They’re many different biased opinions related to the topic of public policy and gun control. Many would argue that gun control doesn’t follow public policy in a “normal” route. “Normal” being shocking incidents or crises that draw public attention and media coverage which in turn draw a debate on one or more aspects of the issue wither it be a philosophical, regulatory, constitutional, or technical aspect. Following this, investigations that would result in an actual change in public policy to further prevent or at least deter another reoccurrence of this action.
The shooting of Unites States Rep. Gabrielle Giffords and the massacre at the Aurora, Colorado movie theatre are two examples of incidents that should have led to the investigation of the downside of the current public policy with gun control. The debate of deciphering the 2nd amendment has and will always be an ongoing debate. While various federal laws have been enacted since 1934 to promote the regulation of firearms, each fifty states still have different laws according to the severity of restrictions condoned by citizens, and placed by the legislators.
They’re then the plethora of laws that decipher the use and possession of these firearms. While the first law regulating gun control in 1791 and also the law that gains final ratification is the 2nd amendment in the Bill of Rights that states, “A well-regulated militia, being necessary to the security of a free state, the right of the people to keep and bear arms, shall not be infringed. This also being the most argued and construed law of them all. Later in 1837 Georgia passed a law banning handguns. It was soon thrown out as being ruled unconstitutional.
In a reaction to emancipation in 1865, several of the southern states adopted what is known as “black codes” which among many other things, ban black persons from possessing any firearms. The National Rifle Association (NRA) was organized in 1871 with a primary goal of improving the marksmanship of American Civilians for the preparation of war. In 1927 the Congress passed the law banning the mailing of concealable weapons. The National firearms Act of 1934 which is approved by congress that regulates only fully automatic firearms.
The Gun Control Act of 1968 bans persons convicted of any non-business related felonies, persons found to be mentally incompetent, and users of illegal drugs the use or ownership of firearms. This act also regulates imported guns, and expands the gun-dealer licensing and record keeping requirements.
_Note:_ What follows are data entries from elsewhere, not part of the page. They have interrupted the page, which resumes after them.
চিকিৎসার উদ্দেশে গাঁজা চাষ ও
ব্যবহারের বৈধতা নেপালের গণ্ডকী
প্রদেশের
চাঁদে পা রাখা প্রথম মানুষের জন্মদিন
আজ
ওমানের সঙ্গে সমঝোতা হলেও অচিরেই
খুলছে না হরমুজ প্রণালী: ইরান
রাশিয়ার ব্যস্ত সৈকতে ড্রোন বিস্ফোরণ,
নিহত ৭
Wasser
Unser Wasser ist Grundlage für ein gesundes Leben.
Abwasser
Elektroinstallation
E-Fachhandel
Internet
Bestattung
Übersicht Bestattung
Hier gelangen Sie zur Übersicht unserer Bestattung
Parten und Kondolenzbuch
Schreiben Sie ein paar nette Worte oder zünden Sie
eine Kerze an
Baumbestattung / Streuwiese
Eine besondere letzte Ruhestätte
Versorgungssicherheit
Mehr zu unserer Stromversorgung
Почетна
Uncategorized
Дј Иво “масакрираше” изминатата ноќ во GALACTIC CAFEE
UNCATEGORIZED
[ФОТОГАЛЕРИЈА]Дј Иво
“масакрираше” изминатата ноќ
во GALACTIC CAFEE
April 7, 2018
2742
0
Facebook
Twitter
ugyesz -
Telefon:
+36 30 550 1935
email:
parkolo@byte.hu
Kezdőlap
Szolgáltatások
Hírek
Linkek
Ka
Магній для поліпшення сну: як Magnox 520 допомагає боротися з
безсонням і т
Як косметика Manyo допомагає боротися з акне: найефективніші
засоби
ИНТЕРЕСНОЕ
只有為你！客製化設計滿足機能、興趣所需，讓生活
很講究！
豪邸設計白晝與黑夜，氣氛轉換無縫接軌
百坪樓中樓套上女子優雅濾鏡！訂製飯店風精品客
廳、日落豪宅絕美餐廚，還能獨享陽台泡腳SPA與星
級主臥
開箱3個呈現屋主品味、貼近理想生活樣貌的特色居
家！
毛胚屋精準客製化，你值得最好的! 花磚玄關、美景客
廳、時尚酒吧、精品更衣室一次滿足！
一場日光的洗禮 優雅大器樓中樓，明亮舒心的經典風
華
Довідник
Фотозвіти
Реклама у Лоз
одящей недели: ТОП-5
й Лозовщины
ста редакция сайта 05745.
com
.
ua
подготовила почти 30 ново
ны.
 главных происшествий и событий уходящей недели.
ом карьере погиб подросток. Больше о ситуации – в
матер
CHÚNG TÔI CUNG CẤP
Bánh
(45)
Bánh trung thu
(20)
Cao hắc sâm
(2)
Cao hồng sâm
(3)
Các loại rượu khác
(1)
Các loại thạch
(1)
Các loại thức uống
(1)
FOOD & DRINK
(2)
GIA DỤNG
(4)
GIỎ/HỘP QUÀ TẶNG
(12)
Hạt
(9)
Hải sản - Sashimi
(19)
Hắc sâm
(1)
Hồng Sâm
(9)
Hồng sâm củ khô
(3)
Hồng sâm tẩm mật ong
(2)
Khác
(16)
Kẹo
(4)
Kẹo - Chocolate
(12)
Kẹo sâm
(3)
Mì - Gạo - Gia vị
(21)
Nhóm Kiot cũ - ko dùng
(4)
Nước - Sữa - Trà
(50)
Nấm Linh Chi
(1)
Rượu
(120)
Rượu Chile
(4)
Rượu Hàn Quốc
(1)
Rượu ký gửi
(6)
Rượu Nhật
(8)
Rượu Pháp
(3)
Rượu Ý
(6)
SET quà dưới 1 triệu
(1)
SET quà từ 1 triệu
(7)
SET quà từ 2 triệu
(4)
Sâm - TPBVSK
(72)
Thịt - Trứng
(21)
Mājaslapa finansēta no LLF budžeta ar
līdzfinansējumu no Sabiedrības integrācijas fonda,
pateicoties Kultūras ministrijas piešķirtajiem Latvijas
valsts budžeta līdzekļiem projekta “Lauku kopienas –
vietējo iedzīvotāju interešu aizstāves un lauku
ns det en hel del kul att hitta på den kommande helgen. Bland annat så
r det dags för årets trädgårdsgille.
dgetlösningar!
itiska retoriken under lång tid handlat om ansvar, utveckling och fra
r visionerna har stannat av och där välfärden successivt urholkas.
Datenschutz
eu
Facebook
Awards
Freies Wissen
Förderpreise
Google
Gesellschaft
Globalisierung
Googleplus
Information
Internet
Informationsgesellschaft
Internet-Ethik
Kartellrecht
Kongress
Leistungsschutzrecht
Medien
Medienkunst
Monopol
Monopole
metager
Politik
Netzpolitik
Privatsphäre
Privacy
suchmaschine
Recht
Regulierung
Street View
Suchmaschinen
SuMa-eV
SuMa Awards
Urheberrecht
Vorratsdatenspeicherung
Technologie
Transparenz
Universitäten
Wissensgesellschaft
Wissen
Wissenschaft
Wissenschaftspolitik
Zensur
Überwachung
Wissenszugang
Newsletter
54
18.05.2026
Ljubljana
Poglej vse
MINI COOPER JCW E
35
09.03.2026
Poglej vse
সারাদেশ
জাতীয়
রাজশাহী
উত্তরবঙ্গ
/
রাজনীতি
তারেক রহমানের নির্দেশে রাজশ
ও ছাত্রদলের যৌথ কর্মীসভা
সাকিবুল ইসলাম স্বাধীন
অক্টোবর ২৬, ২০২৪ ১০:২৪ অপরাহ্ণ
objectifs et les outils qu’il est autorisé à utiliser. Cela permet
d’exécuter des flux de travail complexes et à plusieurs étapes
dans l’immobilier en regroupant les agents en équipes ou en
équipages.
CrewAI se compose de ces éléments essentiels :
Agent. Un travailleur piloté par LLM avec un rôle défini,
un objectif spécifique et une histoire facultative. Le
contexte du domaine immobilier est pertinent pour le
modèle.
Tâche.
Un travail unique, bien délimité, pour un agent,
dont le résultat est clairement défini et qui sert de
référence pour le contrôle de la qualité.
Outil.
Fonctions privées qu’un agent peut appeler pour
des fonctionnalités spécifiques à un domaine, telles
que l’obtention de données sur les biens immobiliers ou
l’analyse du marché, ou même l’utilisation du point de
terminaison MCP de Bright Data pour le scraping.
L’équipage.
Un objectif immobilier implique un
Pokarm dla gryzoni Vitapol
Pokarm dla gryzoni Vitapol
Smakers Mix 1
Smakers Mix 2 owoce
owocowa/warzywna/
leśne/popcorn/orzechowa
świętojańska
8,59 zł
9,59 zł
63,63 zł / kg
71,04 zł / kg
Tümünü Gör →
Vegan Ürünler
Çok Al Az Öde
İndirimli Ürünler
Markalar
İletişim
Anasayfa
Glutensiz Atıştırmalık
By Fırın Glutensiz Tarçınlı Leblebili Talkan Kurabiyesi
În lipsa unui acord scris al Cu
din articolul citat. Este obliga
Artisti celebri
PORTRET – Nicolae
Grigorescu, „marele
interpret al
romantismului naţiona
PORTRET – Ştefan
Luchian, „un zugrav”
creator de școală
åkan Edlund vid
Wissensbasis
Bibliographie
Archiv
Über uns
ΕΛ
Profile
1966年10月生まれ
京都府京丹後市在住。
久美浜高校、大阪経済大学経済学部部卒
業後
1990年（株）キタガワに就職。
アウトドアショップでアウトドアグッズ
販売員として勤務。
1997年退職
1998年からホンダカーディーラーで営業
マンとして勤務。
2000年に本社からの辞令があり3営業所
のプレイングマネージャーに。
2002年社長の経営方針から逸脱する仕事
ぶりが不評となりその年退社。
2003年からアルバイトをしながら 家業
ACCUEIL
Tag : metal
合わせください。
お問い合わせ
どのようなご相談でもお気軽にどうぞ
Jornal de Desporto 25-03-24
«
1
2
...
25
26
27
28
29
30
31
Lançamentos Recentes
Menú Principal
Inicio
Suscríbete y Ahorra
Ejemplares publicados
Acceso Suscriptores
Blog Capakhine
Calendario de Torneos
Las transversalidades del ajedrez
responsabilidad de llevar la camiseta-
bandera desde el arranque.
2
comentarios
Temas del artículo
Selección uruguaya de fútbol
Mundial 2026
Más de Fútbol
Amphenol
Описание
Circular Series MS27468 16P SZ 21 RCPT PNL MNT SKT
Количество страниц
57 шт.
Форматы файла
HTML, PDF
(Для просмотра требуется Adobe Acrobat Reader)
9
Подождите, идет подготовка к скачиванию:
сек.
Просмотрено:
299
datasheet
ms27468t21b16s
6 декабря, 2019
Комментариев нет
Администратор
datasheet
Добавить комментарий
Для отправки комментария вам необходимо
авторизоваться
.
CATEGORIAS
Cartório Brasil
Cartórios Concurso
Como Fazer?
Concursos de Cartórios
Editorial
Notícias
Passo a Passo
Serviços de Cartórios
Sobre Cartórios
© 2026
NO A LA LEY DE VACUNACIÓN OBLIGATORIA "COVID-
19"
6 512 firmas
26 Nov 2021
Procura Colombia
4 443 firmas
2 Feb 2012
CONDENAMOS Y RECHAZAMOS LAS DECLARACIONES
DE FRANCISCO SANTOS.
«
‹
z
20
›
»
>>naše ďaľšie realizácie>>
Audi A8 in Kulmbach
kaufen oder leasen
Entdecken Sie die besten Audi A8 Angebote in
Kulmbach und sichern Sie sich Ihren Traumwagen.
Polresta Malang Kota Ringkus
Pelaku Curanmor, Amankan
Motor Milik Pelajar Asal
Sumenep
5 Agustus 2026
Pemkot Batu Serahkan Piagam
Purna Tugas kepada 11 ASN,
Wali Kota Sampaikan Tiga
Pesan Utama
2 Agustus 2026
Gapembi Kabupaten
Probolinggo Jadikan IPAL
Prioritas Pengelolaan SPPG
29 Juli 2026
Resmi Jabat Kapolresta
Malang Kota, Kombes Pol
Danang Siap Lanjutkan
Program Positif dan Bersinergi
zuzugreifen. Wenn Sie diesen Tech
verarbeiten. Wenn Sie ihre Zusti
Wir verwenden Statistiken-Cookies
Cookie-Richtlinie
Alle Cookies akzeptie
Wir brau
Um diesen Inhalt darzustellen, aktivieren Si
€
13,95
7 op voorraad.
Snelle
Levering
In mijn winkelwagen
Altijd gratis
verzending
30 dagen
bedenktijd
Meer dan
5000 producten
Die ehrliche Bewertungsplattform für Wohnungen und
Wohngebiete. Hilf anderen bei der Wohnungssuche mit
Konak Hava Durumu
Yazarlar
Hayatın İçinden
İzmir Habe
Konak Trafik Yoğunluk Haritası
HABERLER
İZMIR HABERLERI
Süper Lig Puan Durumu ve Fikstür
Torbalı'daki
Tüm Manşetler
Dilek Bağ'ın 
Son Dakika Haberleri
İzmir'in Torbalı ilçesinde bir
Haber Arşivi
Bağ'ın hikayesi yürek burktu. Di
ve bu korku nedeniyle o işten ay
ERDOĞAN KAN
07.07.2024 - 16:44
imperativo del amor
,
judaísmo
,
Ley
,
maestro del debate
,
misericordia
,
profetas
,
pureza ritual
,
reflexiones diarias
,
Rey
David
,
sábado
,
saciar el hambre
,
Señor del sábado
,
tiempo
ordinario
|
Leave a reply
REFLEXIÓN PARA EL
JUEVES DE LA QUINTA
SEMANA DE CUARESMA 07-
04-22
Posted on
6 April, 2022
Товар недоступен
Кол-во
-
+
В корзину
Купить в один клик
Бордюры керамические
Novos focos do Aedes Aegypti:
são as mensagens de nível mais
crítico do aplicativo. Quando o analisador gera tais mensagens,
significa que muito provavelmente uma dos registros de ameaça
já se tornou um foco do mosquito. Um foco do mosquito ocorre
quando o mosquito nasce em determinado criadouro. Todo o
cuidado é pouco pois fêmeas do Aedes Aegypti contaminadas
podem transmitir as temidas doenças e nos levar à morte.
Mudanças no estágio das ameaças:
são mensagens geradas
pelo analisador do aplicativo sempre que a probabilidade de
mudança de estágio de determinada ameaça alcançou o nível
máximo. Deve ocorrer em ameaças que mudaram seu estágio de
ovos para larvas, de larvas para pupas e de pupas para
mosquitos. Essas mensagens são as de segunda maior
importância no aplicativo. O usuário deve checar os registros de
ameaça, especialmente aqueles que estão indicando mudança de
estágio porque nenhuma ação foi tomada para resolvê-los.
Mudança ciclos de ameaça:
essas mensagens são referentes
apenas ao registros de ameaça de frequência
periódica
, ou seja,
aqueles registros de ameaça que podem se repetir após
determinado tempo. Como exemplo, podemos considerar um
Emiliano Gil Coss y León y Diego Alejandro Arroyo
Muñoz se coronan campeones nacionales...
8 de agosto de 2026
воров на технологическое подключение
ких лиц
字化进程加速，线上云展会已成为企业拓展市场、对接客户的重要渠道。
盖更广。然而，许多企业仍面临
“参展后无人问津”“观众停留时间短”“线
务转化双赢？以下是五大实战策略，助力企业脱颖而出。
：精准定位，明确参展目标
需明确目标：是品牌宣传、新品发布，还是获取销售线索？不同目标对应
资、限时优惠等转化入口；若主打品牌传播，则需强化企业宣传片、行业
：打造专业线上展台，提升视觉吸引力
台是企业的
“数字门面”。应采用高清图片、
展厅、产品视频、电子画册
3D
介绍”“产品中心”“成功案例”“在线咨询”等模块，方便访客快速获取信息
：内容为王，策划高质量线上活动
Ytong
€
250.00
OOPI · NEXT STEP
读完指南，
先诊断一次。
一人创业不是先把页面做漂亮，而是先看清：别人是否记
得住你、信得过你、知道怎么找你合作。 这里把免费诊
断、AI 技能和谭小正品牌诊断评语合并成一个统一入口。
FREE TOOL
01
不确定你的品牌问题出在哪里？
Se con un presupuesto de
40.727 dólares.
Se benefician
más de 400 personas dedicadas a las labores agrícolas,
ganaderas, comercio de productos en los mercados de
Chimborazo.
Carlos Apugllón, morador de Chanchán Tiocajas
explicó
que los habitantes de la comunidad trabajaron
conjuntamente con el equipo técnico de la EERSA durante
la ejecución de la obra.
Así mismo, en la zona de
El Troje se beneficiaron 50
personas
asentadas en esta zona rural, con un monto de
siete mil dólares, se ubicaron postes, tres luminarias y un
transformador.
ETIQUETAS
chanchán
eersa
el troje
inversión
It also places specific limitations on the sale of handguns. In 1972 the Bureau of Alcohol Tobacco and Firearms is created with a mission to control the illegal use and sale of firearms and the enforcement of Federal firearms laws.
Five years later in 1977 The District of Columbia enacts an anti-handgun law which also requires registration of all rifles and shotguns within The District of Columbia. 1986, the Armed Career Criminal Act (Public Law 99-570) increases the penalty for the possession of firearms by persons not qualified to own them under the Gun Control Act of 1986. Also in 86’ the Firearms Owners Protection Act (Public Law 99-308) relaxes some restrictions on gun and ammunition sales and establishes mandatory penalties for the use of firearms during the commission of a crime.
The Law Enforcement Officers Protection Act (Public Law 99-408) bans possession of “cop killer” bullets capable of penetrating bulletproof clothing, was also established in 1986. 1990, the Crime Control Act of 1990 (Public Law 101-647) bans manufacturing and importing semiautomatic assault weapons in the U. S. “Gun-free school zones” are established carrying specific penalties for violations.
In 1994 the Brady Handgun Violence Prevention Act (Public Law 103-159) is passed which imposes a five day waiting period on the purchase of a handgun and requires that local law enforcement agencies conduct background checks on purchasers of handguns. ATF’s) Brady Law web-site). Also in 1994 the Violent Crime Control and Law Enforcement Act of 1994 (Public Law 103-322) is passed which bans all sale, manufacture, Importation, or possession of a number of specific types of assault weapons. In 1998 the newly created National Instant Criminal Background Check (NICS) computer system is now required to be used by gun dealers due to the permanent provisions of the Brady Act.